I shut up and did it and the bleeding stopped.
"It still hurts," I said.
"You're welcome," Robin said.
We went back up the stairs and joined Feordin, who'd commanded his magic rope to tie itself around the first goblin's neck. At this point he was sitting next to the goblin, holding onto the rope and holding onto the knife, which was also pressed against the goblin's neck.
"Now that we're all here," Feordin told the goblin, "how about if you start at the beginning?"
The guard's orange eyes glanced our way, evaluating the situation. I saw his Adam's apple bob as he gulped. "What," he asked, "beginning?"
Feordin gave the rope an extra twist. "You might want to start by telling where the real Princess Dorinda is."
"There isn't one," the goblin gasped.
"
What?
" Feordin demanded.
"Ease up," Marian said. "You can't get answers from a dead man."
"Or a dead goblin," Robin corrected.
Marian shot him a warning glance.
Feordin loosened the rope a smidgen.
"Who's the little blond sweetie?" I asked.
The goblin licked his lips. "She's Dorinda, but she's not a princess. I mean, she's the only princess there is and she's the person you know as Dorinda, but she's not really a person. I mean—"
Feordin said, "I think we're just going to have to kill him and start again with somebody else."

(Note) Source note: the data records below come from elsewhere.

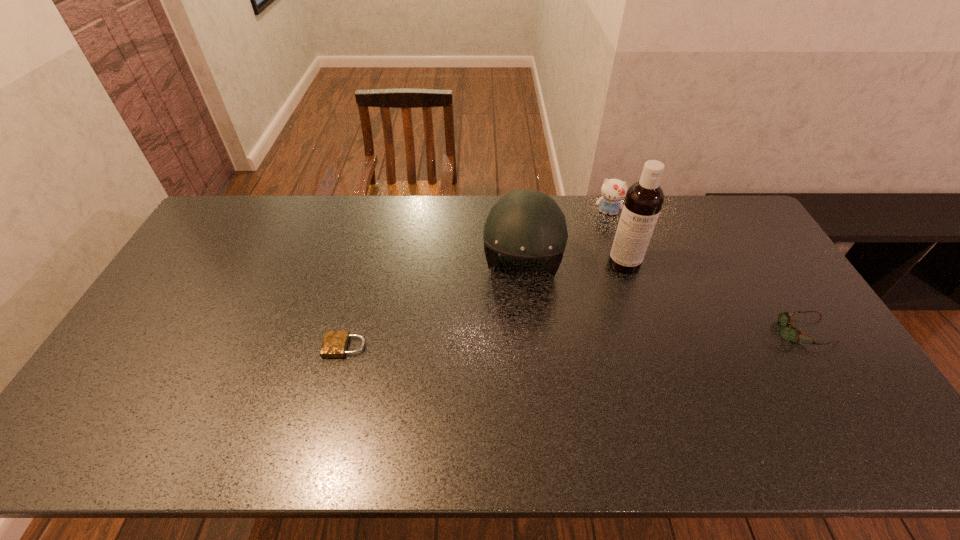
Identify the location of vacant region located on the keyhole side of the shortest object. The height and width of the screenshot is (540, 960). (230, 346).

This screenshot has height=540, width=960. Identify the location of vacant space situated 0.200m on the keyhole side of the shortest object. (252, 346).

The image size is (960, 540). In order to click on free space located on the front-facing side of the third shortest object in this screenshot , I will do `click(596, 272)`.

This screenshot has height=540, width=960. In order to click on vacant region located 0.060m on the front-facing side of the third shortest object in this screenshot , I will do `click(604, 230)`.

At what (x,y) coordinates should I click in order to perform the action: click on vacant space situated on the front-facing side of the third shortest object. Please return your answer as a coordinate pair (x, y). Looking at the image, I should click on (594, 285).

At what (x,y) coordinates should I click in order to perform the action: click on free space located 0.360m on the label side of the tallest object. Please return your answer as a coordinate pair (x, y). Looking at the image, I should click on (644, 372).

The height and width of the screenshot is (540, 960). Identify the location of free region located on the label side of the tallest object. (633, 310).

This screenshot has width=960, height=540. I want to click on free spot located on the label side of the tallest object, so click(632, 305).

Image resolution: width=960 pixels, height=540 pixels. Identify the location of vacant area situated 0.210m at the face opening of the fourth object from right to left. (511, 356).

Find the location of a particular element. This screenshot has height=540, width=960. free space located 0.240m at the face opening of the fourth object from right to left is located at coordinates (510, 366).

"No, wait," the goblin begged. "I'm trying to explain. She's a shape-shifter. She was accidentally created when the Wizards' Guild magically built this castle as a playground for the governor's children. The wizards put too much power into it. At first she was just a shapeless ball of excess magical energy. Then the High Mage came through the portal to check on everything, and the energy wrapped itself around his wizard's staff. It hid in the faceted crystal knob at the top." The goblin held up his fist to indicate the size. "Each time he cast a spell she got stronger, and finally she gave herself a form outside of the staff. She destroyed the Wizards' Guild—if you came in through Sannatia, you probably saw the hole where it used to be."

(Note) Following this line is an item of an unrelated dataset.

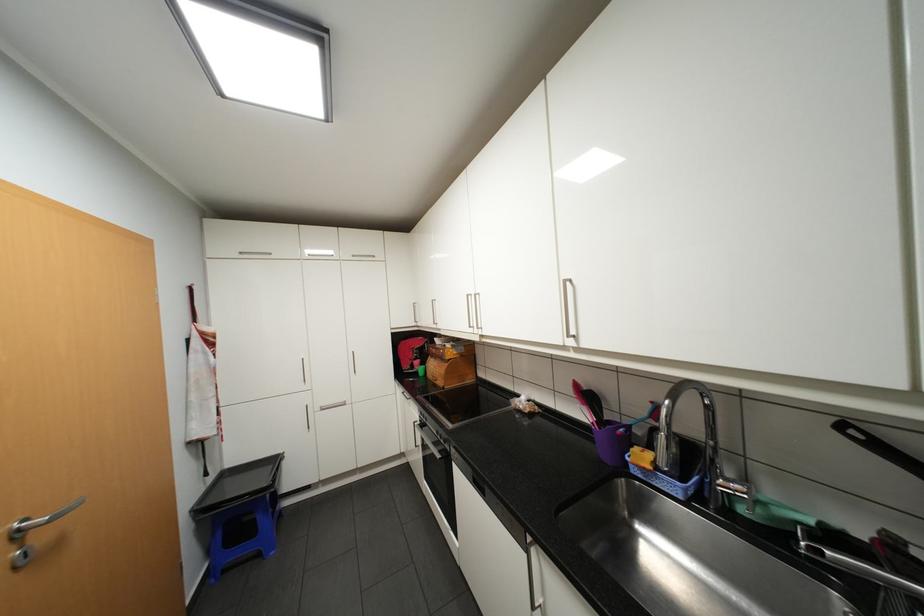
Where would you lift the wooden knife block? Please return your answer as a coordinate pair (x, y).

(451, 362)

Feordin tightened his grip. "Keep talking," he growled.
"She found that she could use the staff to take the life force from the people of Sannatia. It left them ... flat, looking like portraits, but it gave her the ability to change her own appearance."
Skeptically, Robin asked, "Then why aren't
you
hanging over the mantelpiece?"
"We goblins swore allegiance to her," he said, cringing away from the point of the knife. "We promised to help her."
"To help her what?" Feordin asked.
He gulped, knowing we wouldn't like his answer. "To rule the world. But she knew she had a lot to learn first. That was all right: she was patient. She decided that the best way to learn, and to be in a position of power when she was ready, was to pose as King Ulric's child. First she used her magic to kill his surviving sons and his latest wife. Then she took on the form of a tiny baby and had one of the goblin women bring her to the king, saying that she was the daughter of a farm girl with whom the king had spent a night the previous summer. It's happened often enough before that he couldn't remember one way or the other. He was told the mother had died in childbirth. The king believed the story and raised Dorinda as his own."